The first thing to do when you finally lay your hands on your plot is to resist the urge to panic. Don’t allow yourself to swap the stress of searching for your piece of ground for the stress of having it. Have a wander around, take a few pictures and maybe make a sketch, but don’t be tempted into DOING anything constructive!
The first day should be just about getting to know your plot of earth. If you can, take a picnic (and a heavy blanket on which to enjoy it if the patch is a sea of weeds!), and you’ll be starting one of the secrets to having a successful veg patch – enjoying it for itself, rather than just as a source of food. If you find your plot is somewhere you want to be with your Sunday paper, your evening beer or for a picnic with friends and family, you’ll be making it a central part of what you do with your life, and you’ll love it all the more.
Just when you’re packing up to leave, pop a scoopful of soil into a food bag (minus the vegetation), and take it home with you. What you get out of your plot depends largely on what’s in that bag, so it pays to carry out an easy-to-do soil texture test.
Soil is made up of three main mineral components; clay, soil and sand and if you have these in reasonably even quantities you have that most marvelous of growing soils, the loam.

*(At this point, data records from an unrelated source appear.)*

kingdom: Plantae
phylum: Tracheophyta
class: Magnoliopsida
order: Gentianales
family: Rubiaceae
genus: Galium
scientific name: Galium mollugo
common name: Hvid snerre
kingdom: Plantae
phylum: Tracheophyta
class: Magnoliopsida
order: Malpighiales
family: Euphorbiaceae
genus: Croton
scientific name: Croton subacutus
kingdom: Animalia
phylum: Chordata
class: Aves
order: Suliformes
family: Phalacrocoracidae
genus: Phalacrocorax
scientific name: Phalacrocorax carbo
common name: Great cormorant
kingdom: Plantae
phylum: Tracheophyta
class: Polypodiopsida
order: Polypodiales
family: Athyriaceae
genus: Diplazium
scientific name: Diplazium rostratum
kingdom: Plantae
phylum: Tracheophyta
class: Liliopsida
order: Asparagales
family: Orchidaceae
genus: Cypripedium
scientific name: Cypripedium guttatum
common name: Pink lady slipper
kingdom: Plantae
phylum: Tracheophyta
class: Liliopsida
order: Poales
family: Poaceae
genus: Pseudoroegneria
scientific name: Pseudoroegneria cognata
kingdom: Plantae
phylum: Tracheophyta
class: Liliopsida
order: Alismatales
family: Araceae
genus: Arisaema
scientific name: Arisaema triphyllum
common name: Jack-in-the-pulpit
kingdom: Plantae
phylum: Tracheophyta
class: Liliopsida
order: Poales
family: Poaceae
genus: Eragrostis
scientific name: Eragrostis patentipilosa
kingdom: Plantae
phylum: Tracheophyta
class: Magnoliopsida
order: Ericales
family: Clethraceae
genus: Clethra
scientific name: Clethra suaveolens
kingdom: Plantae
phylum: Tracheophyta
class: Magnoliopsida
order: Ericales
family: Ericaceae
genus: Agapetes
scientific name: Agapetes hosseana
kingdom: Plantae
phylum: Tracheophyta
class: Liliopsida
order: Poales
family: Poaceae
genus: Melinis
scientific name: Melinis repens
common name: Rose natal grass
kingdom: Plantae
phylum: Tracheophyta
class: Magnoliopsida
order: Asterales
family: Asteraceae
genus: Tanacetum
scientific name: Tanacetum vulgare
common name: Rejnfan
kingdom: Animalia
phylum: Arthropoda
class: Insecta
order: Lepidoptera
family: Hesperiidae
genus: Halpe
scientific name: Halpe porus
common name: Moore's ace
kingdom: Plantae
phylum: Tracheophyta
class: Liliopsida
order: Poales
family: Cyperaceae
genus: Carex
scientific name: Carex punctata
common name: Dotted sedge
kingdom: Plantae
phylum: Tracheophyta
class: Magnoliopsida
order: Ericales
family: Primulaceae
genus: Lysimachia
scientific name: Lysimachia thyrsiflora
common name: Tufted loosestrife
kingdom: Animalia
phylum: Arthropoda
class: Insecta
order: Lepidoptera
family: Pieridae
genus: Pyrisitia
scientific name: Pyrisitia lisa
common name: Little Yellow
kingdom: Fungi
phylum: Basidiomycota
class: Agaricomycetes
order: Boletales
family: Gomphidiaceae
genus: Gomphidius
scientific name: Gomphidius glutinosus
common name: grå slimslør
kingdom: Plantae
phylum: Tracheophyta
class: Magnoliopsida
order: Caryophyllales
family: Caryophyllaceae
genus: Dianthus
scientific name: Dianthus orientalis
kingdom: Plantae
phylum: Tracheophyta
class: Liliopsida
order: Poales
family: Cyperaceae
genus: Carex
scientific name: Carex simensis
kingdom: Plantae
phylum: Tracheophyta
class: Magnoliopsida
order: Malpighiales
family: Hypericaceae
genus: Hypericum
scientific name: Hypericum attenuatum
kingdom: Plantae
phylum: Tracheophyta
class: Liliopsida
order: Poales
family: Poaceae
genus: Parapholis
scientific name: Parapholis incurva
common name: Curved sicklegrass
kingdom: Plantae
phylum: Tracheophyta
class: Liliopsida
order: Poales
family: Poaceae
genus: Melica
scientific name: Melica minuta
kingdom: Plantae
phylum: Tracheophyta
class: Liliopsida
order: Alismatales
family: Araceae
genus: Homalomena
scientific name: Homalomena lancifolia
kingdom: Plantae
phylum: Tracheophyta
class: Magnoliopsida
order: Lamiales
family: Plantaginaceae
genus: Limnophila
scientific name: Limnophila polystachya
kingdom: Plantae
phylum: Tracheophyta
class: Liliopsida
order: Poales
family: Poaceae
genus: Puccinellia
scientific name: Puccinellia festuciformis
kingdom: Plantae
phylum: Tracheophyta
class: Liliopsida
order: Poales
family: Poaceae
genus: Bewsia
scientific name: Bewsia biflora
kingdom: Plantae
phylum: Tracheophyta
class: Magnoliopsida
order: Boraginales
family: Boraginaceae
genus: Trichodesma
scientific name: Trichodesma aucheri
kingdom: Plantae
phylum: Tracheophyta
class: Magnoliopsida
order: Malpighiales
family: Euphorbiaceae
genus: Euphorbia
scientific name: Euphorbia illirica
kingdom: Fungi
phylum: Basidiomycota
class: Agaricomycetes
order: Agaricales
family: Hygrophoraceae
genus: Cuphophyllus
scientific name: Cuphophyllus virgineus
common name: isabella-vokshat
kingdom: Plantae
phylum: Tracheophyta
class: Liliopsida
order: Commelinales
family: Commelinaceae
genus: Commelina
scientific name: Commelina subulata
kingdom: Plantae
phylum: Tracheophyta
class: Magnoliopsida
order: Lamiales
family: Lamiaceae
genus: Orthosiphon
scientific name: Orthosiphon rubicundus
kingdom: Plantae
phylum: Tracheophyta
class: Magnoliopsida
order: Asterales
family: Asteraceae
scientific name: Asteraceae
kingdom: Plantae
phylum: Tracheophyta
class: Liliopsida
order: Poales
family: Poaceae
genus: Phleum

Identifying what soil type you have is straightforward – take a handful of moist soil and roll it between your hands to form a sausage. If it breaks apart straight away (and especially if it feels gritty) it is predominantly sand – great for warming up quickly in spring and draining well, but not for hanging on to moisture or nutrients.
If the sausage is smooth, holding its shape for a short while before breaking apart, it's mostly silt – keeping its nutrients and water better than a sandy soil but with poorer drainage and a tendency to compact relatively easily. If the sausage feels sticky and holds together easily, then your soil is clay - heavy to work and easily waterlogged. Clay soil often has higher levels of nutrients but they are not easily available to plants because clay tends to be acid and have few pores for the nutrients or roots to move through.
An even blend of all three – a loam - dilutes the downsides and gives you a share of the upsides of each. So what do you do if our soil isn’t the lovely loam? Firstly, it’s only at the extremes that you really need to take action, and that’s simply a matter of upping the levels of the two deficient components. Think of the soil as crumble topping: clay = butter; sand = sugar; silt = flour. To get the perfect mix you simply alter the balance of the ingredients to suit you: too dry/sandy - add clay; too sticky – add sand etc, but you’ll only really need to do this if your soil is strongly sandy, silty or clayey. Otherwise the best all round treatment for your patch is the compost you should start making – it has the effect of diluting any imbalances as well as replenishing nutrients and upping the fibre content of soil.
Once you’ve done that, time to put your wishlist into action and get growing!